I really think it should be the user's responsibility to figure out the details, as long as no effort is made to cheat on the provider's part. Market efficiency will end up dictating the progress in the end anyway. Having laws like this just makes the services more expensive overall, and does no good to the majority of people.
How many people who don't at least have a basic understanding of 4G transmission speeds will know what a megabit or megabyte is anyway? Even in an university setting (which should represent a highly biased group of overall educated people), the majority of students just know basic facts like "my song is 6mb".
But hey! On the bright side, creating useless jobs will add to our GDP. Props to modern economics.

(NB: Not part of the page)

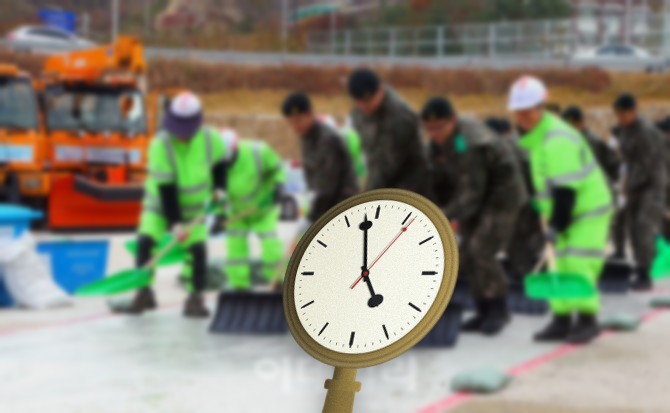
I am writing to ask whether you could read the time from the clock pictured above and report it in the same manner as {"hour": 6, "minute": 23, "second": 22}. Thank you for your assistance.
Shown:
{"hour": 4, "minute": 58, "second": 6}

Why should people be responsible for knowing the difference between Sprint's 4G network and AT&T's 4G network? The speeds are actually vastly different.
This problem existed back in the days when monitor manufacturers liked to "round up" the diagonal length of the monitors and put the actual viewing size in fine print. Some manufacturers would add 3 inches to the actual size of the monitor, just so that they'd "beat out" the competition.
Yes, there is always uncertainty in wireless communication and ISP service, but that's what the "percent of the time" part is for, and the carriers are free to under-promise and over-deliver.
What I'm sick of is ISPs and carriers promising "up to" some speed. "Up to" means "guaranteed not more than." How does that make sense? "We guarantee you won't get better speed than X!" That would only make sense if I hated speed. Or if I could pay them "up to $50" a month for service.